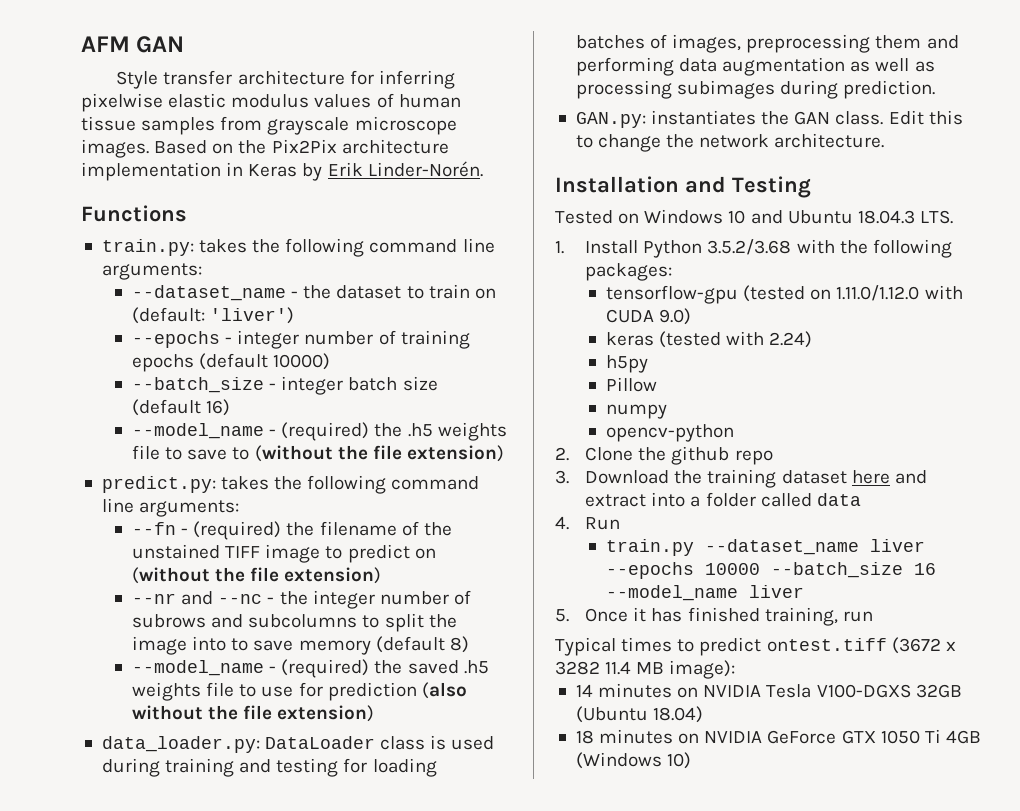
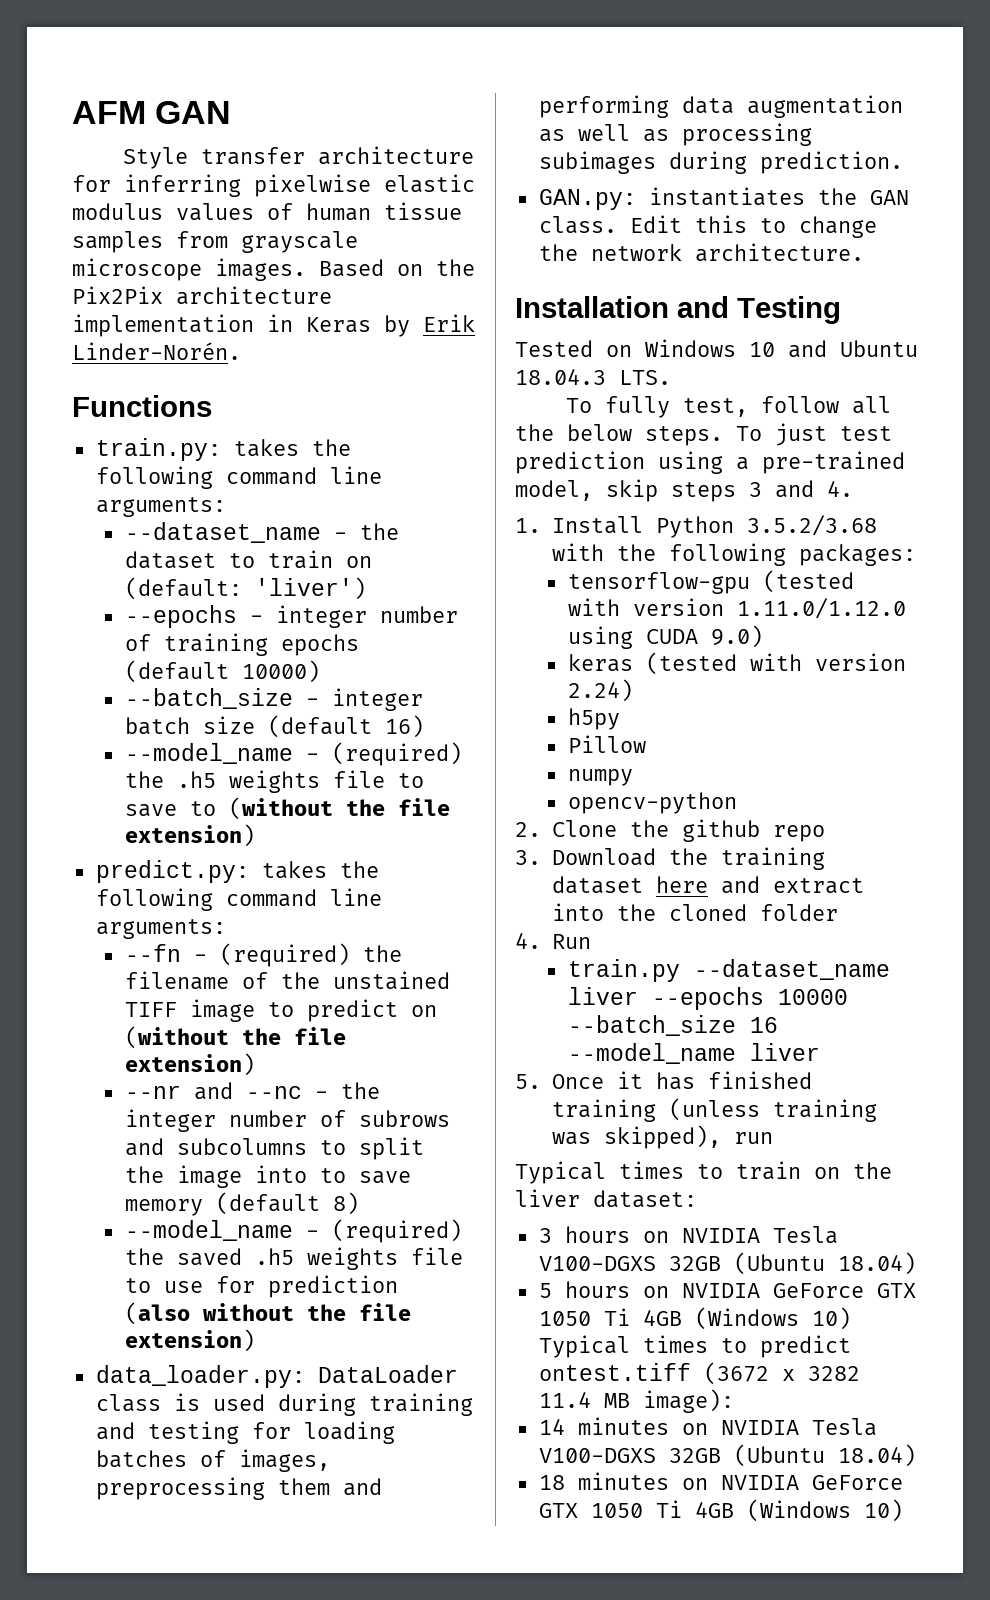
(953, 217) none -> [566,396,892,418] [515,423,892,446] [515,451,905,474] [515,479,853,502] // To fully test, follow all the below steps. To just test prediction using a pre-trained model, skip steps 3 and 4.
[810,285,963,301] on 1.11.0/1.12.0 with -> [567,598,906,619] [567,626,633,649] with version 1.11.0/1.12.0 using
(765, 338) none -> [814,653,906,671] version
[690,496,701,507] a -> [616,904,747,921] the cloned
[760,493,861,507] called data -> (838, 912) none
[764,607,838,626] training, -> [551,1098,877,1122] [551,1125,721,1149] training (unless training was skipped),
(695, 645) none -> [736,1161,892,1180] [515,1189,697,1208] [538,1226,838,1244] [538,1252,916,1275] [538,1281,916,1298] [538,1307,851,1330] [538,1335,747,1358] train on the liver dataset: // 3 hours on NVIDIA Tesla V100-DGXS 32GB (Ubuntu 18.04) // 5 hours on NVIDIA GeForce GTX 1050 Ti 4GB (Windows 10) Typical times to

::::::::

#### ASSIGNMENT:
Your answer must be the full set of entries, set down exactly and without pictures.

#### TASK RESULT:
(953, 217) none -> [566,396,892,418] [515,423,892,446] [515,451,905,474] [515,479,853,502] // To fully test, follow all the below steps. To just test prediction using a pre-trained model, skip steps 3 and 4.
[810,285,963,301] on 1.11.0/1.12.0 with -> [567,598,906,619] [567,626,633,649] with version 1.11.0/1.12.0 using
(765, 338) none -> [814,653,906,671] version
[690,496,701,507] a -> [616,904,747,921] the cloned
[760,493,861,507] called data -> (838, 912) none
[764,607,838,626] training, -> [551,1098,877,1122] [551,1125,721,1149] training (unless training was skipped),
(695, 645) none -> [736,1161,892,1180] [515,1189,697,1208] [538,1226,838,1244] [538,1252,916,1275] [538,1281,916,1298] [538,1307,851,1330] [538,1335,747,1358] train on the liver dataset: // 3 hours on NVIDIA Tesla V100-DGXS 32GB (Ubuntu 18.04) // 5 hours on NVIDIA GeForce GTX 1050 Ti 4GB (Windows 10) Typical times to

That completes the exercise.